The first that Dennis Quaid learned of the medication error was at 6:30 a.m. the next day, he said, when he arrived at the Los Angeles hospital. Treatment decisions had been made without them, he said.
The Quaids said they spent the day watching in terror as doctors and nurses hovered over their critically ill children. At one point, as a bandage was being changed, blood spurted from the area around Thomas' clipped umbilical cord and hit a wall about 5 feet away, Dennis Quaid, 53, remembered.Apparently, the mixup was due to the confusing labelling of the Heparin bottles by manufacturer Baxter Healthcare. According to:
Quaids Sue Makers of Blood Thinner
The Quaids didn't sue Cedars-Sinai, which acknowledged after the news broke that a "preventable error" had resulted in three patients receiving vials containing 10,000 units per milliliter of heparin instead of vials with a concentration of 10 units per milliliter. The patients were receiving intravenous medications and the heparin was used to flush the catheters to prevent clotting.

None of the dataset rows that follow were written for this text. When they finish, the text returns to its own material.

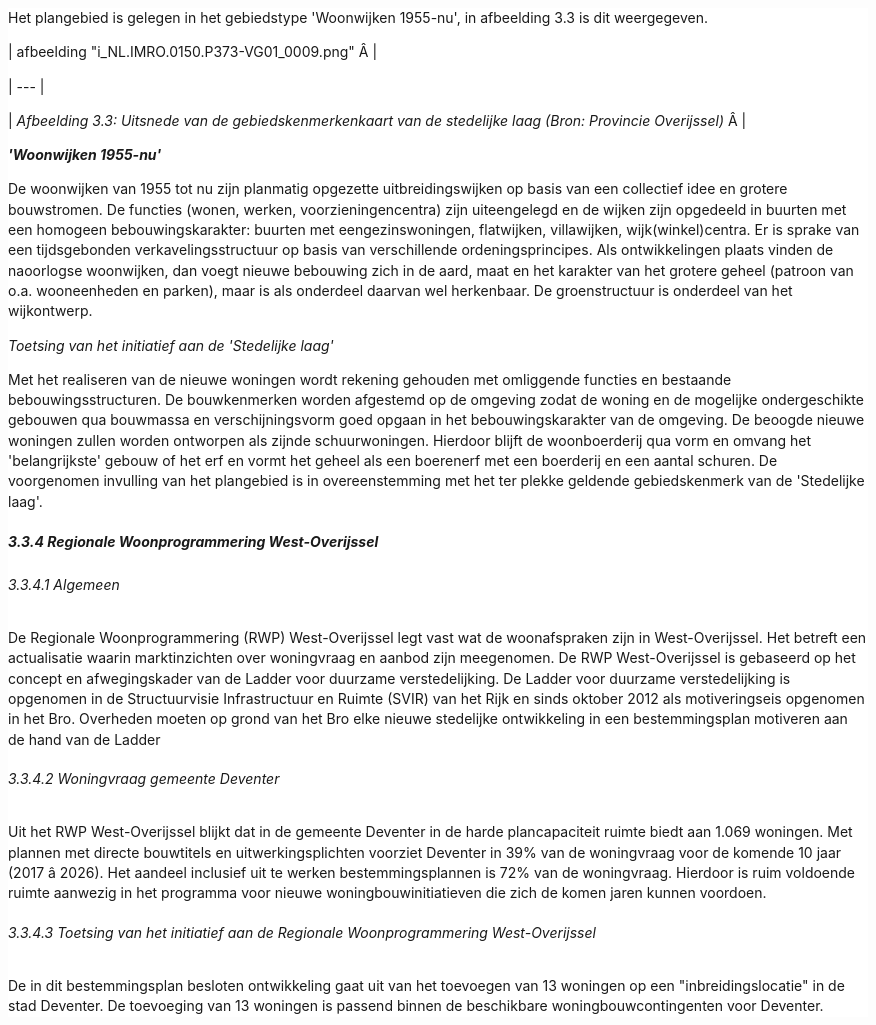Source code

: Het plangebied is gelegen in het gebiedstype 'Woonwijken 1955\-nu', in afbeelding 3\.3 is dit weergegeven.

| afbeelding "i_NL.IMRO.0150.P373-VG01_0009.png"      Â |

| --- |

| *Afbeelding 3\.3: Uitsnede van de gebiedskenmerkenkaart van de stedelijke laag (Bron: Provincie Overijssel)*   Â |

***'Woonwijken 1955\-nu'***

De woonwijken van 1955 tot nu zijn planmatig opgezette uitbreidingswijken op basis van een collectief idee en grotere bouwstromen. De functies (wonen, werken, voorzieningencentra) zijn uiteengelegd en de wijken zijn opgedeeld in buurten met een homogeen bebouwingskarakter: buurten met eengezinswoningen, flatwijken, villawijken, wijk(winkel)centra. Er is sprake van een tijdsgebonden verkavelingsstructuur op basis van verschillende ordeningsprincipes. Als ontwikkelingen plaats vinden de naoorlogse woonwijken, dan voegt nieuwe bebouwing zich in de aard, maat en het karakter van het grotere geheel (patroon van o.a. wooneenheden en parken), maar is als onderdeel daarvan wel herkenbaar. De groenstructuur is onderdeel van het wijkontwerp.

*Toetsing van het initiatief aan de 'Stedelijke laag'*

Met het realiseren van de nieuwe woningen wordt rekening gehouden met omliggende functies en bestaande bebouwingsstructuren. De bouwkenmerken worden afgestemd op de omgeving zodat de woning en de mogelijke ondergeschikte gebouwen qua bouwmassa en verschijningsvorm goed opgaan in het bebouwingskarakter van de omgeving. De beoogde nieuwe woningen zullen worden ontworpen als zijnde schuurwoningen. Hierdoor blijft de woonboerderij qua vorm en omvang het 'belangrijkste' gebouw of het erf en vormt het geheel als een boerenerf met een boerderij en een aantal schuren. De voorgenomen invulling van het plangebied is in overeenstemming met het ter plekke geldende gebiedskenmerk van de 'Stedelijke laag'.

##### 3\.3\.4 Regionale Woonprogrammering West\-Overijssel

###### 3\.3\.4\.1 Algemeen

De Regionale Woonprogrammering (RWP) West\-Overijssel legt vast wat de woonafspraken zijn in West\-Overijssel. Het betreft een actualisatie waarin marktinzichten over woningvraag en aanbod zijn meegenomen. De RWP West\-Overijssel is gebaseerd op het concept en afwegingskader van de Ladder voor duurzame verstedelijking. De Ladder voor duurzame verstedelijking is opgenomen in de Structuurvisie Infrastructuur en Ruimte (SVIR) van het Rijk en sinds oktober 2012 als motiveringseis opgenomen in het Bro. Overheden moeten op grond van het Bro elke nieuwe stedelijke ontwikkeling in een bestemmingsplan motiveren aan de hand van de Ladder

###### 3\.3\.4\.2 Woningvraag gemeente Deventer

Uit het RWP West\-Overijssel blijkt dat in de gemeente Deventer in de harde plancapaciteit ruimte biedt aan 1\.069 woningen. Met plannen met directe bouwtitels en uitwerkingsplichten voorziet Deventer in 39% van de woningvraag voor de komende 10 jaar (2017 â 2026\). Het aandeel inclusief uit te werken bestemmingsplannen is 72% van de woningvraag. Hierdoor is ruim voldoende ruimte aanwezig in het programma voor nieuwe woningbouwinitiatieven die zich de komen jaren kunnen voordoen.

###### 3\.3\.4\.3 Toetsing van het initiatief aan de Regionale Woonprogrammering West\-Overijssel

De in dit bestemmingsplan besloten ontwikkeling gaat uit van het toevoegen van 13 woningen op een "inbreidingslocatie" in de stad Deventer. De toevoeging van 13 woningen is passend binnen de beschikbare woningbouwcontingenten voor Deventer.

Confusion over packaging? What're they on about? All medical packaging looks more or less the same. If a nurse is a bit short-sighted or has difficulty telling a light blue from a deep-blue, or if one label is a bit faded... that means the patient is done for? To a non-layperson's eyes, i.e. to hospital personnel, the packaging is probably not as confusing as, say, to me. Still, reason to be extra-extra careful what you're squeezing into a hypodermic needle, no?
Can't help shudder when I recall them "flushing" the I.V. line in my hand during my recent hospital stay. It was a clear, colourless liquid, which could just as easily have been water, as lethally high dosage Heparin. The midwife did have her senior double-check the medicine once, though not every time. And, even if I do repeat myself, it bloody hurt. And still hurts.